* SUPPLIED PASSAGE:

Let us now compare and contrast both these thinkers in some details in order to show their difference in mate­rialistic and idealistic thinking. Both, being contemporaneous, deal to a great extent with similar topics which were eminently important for the Brahmanical thinkers of that old period; but both do so in different ways.

1. Death

Uddalaka describes a dying man,-how he loses first his mind (the faculty of recognizing his relatives), then his speech, after that his breath, and finally, his warmth. This is quite a rational description of death based on sound observation. It is, at the same time, in fairly good but not quite perfect-concordance with Uddalaka's cosmo­gony, according to which out of sat developed tejah, apah and annam; annam becoming mind, apah breath, and tejah speech. He does not mention an eternal soul or the doctrine of karman in his chapter on death. Mind, speech, breath and warmth enter sat, sat being the ultimate or first living material which is eternal, and is truth: tat tvam asi.

* DATA LISTING:
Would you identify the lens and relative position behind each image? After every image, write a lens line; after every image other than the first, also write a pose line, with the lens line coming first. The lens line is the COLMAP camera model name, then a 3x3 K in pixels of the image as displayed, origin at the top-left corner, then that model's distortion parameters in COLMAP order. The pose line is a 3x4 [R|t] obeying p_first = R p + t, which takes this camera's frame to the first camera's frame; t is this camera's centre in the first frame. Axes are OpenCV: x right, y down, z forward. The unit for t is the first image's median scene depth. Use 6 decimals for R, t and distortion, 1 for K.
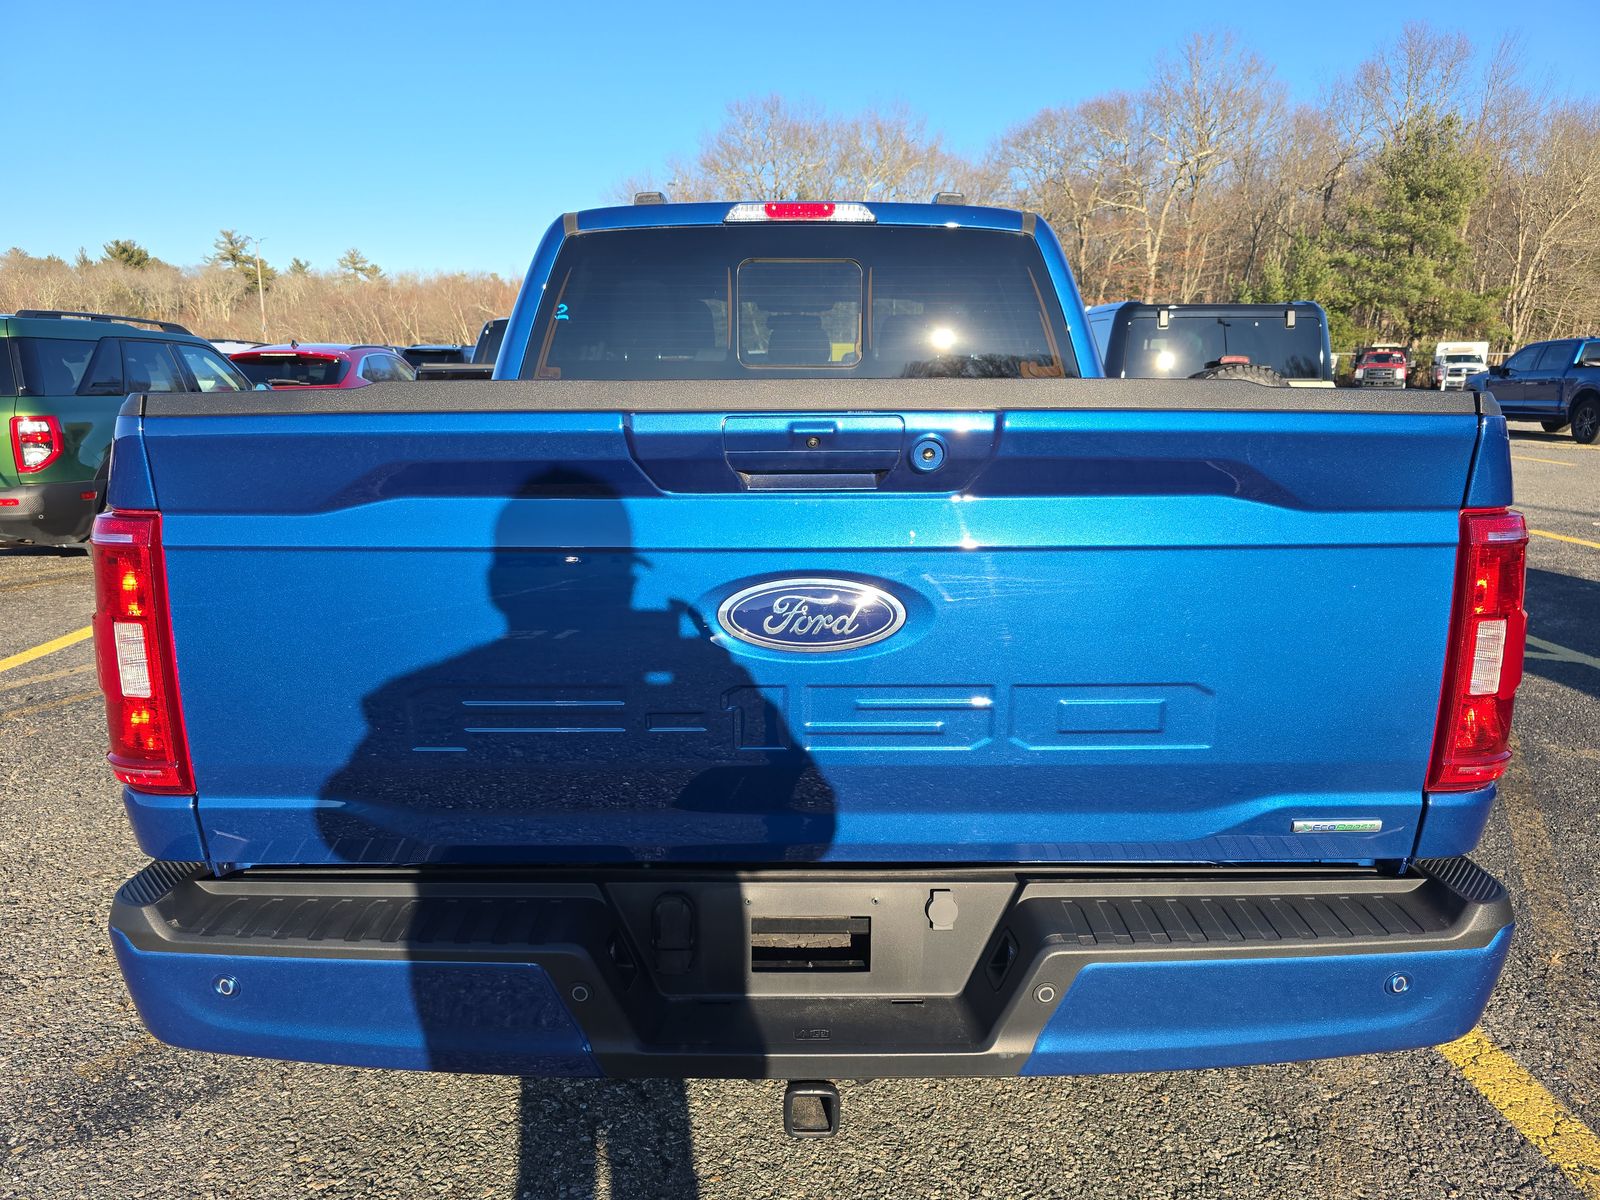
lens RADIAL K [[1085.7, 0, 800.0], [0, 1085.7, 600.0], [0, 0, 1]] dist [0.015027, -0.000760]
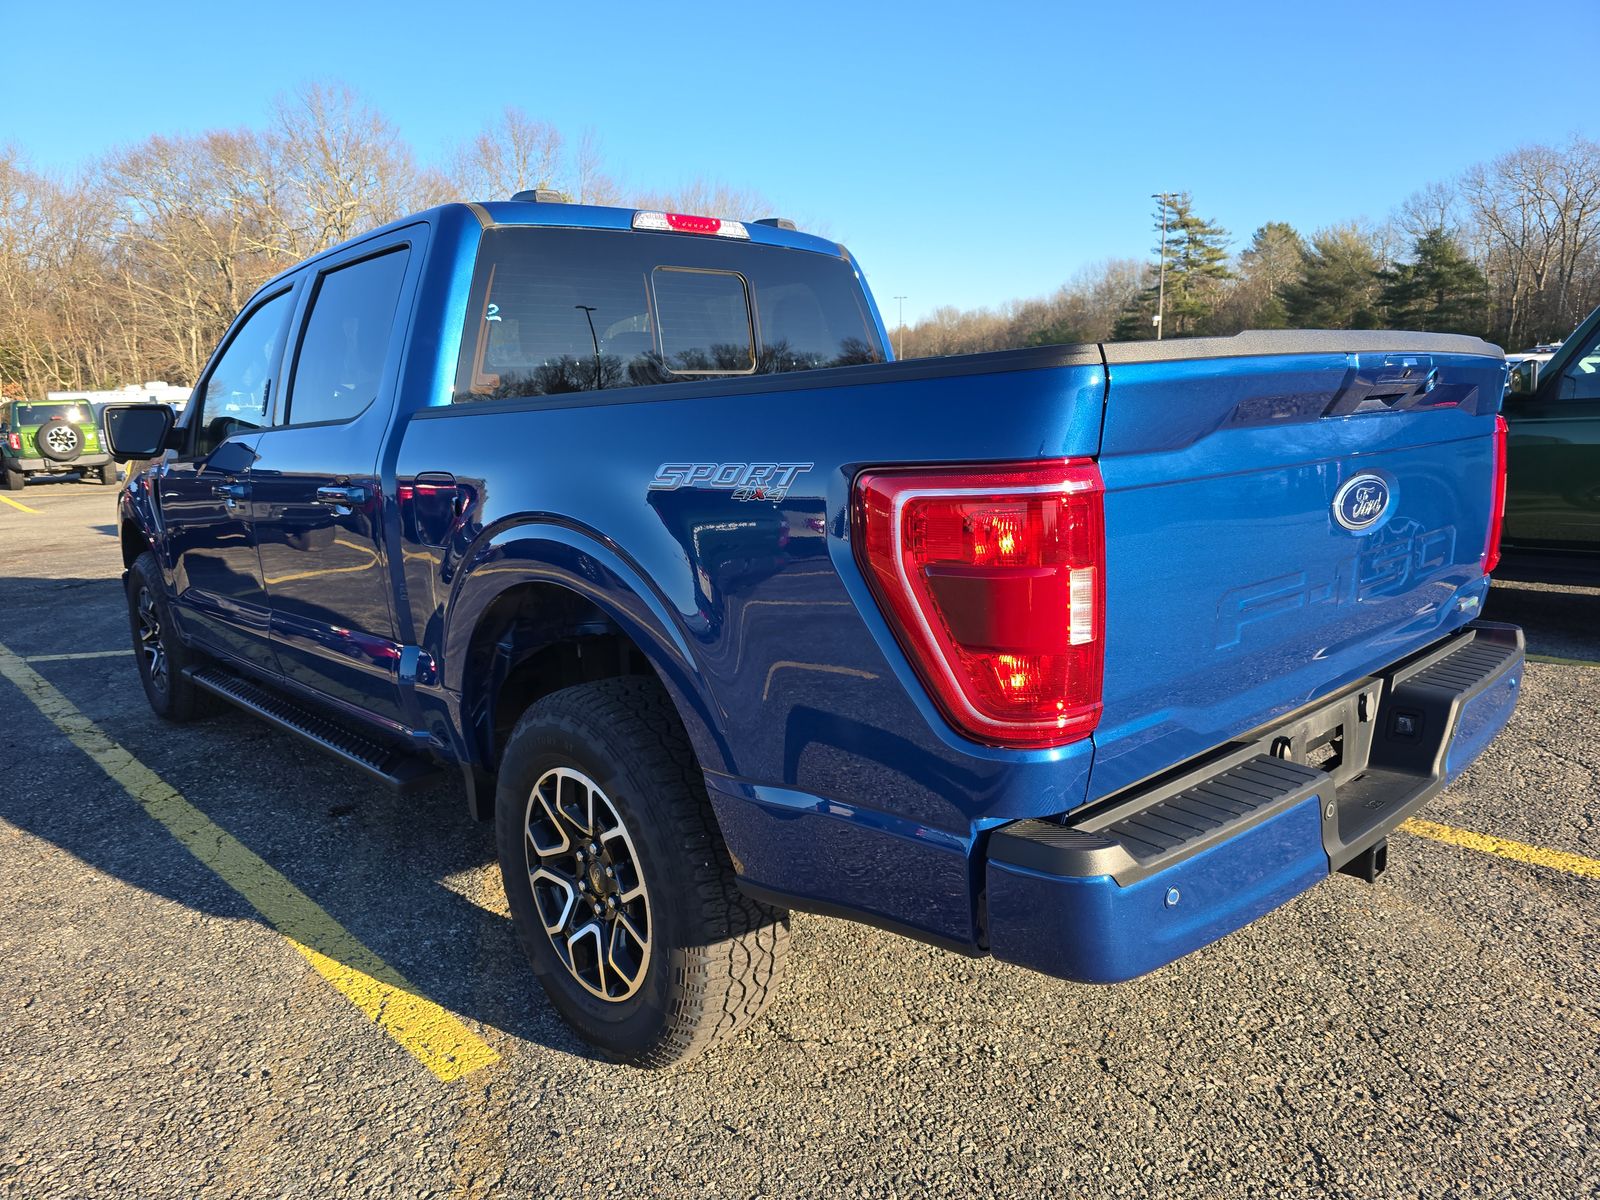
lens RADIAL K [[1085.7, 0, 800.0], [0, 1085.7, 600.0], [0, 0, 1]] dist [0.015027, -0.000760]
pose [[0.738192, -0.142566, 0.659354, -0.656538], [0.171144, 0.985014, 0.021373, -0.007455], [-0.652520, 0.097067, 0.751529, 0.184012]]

* * *

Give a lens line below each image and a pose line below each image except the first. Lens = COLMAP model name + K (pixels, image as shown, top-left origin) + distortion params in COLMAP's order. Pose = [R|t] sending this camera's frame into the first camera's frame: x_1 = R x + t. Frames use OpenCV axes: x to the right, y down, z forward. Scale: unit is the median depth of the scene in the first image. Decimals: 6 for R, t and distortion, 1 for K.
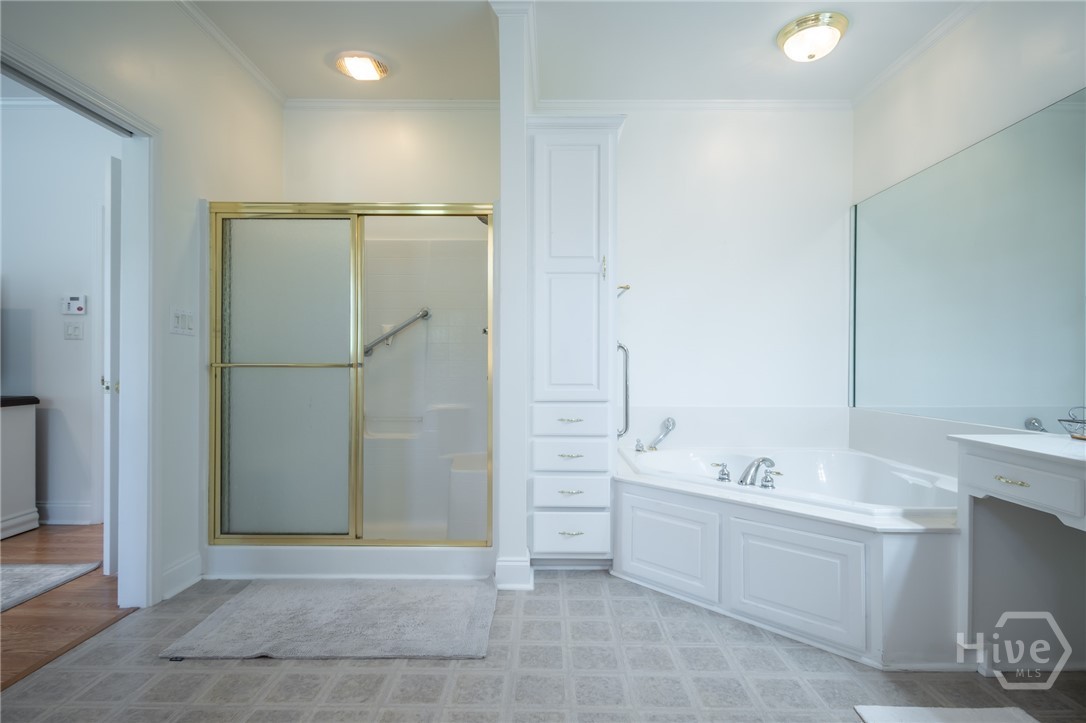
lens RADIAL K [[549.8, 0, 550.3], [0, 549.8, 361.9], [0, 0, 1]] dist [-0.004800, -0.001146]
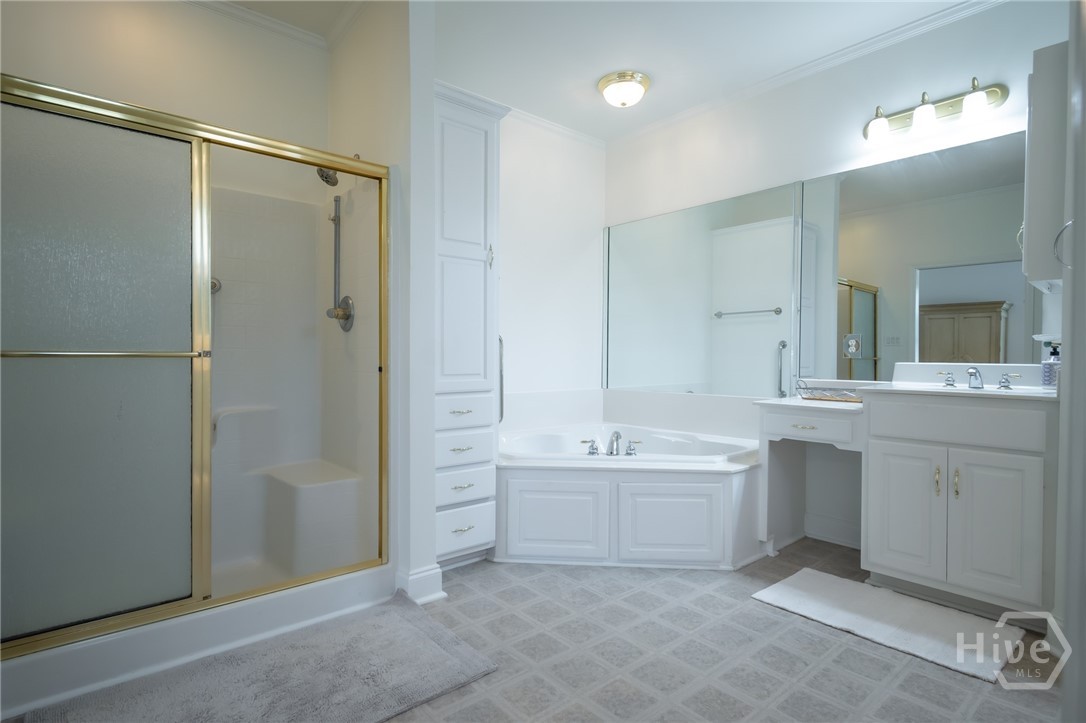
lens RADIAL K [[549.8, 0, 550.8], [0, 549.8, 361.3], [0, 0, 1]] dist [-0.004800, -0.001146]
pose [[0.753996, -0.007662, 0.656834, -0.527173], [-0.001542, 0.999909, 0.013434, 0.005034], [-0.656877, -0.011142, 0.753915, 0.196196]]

* * *

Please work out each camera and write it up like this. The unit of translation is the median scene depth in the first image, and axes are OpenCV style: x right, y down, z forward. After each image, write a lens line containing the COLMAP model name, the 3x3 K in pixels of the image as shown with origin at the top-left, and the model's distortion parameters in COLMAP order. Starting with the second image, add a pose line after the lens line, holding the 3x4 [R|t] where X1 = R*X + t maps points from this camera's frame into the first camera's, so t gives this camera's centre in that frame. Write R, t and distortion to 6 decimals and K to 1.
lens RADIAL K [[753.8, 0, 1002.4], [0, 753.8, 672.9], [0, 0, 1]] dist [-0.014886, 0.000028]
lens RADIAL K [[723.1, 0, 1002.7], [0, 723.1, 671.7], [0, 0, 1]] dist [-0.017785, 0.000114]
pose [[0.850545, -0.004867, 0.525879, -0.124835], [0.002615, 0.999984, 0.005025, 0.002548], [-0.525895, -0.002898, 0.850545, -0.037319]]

* TASK TO COMPLETE: Echo everything from "Uddalaka describes a" down to "tat tvam asi." in the passage comparing the two thinkers, word for word.

* ANSWER SPACE:
Uddalaka describes a dying man,-how he loses first his mind (the faculty of recognizing his relatives), then his speech, after that his breath, and finally, his warmth. This is quite a rational description of death based on sound observation. It is, at the same time, in fairly good but not quite perfect-concordance with Uddalaka's cosmo­gony, according to which out of sat developed tejah, apah and annam; annam becoming mind, apah breath, and tejah speech. He does not mention an eternal soul or the doctrine of karman in his chapter on death. Mind, speech, breath and warmth enter sat, sat being the ultimate or first living material which is eternal, and is truth: tat tvam asi.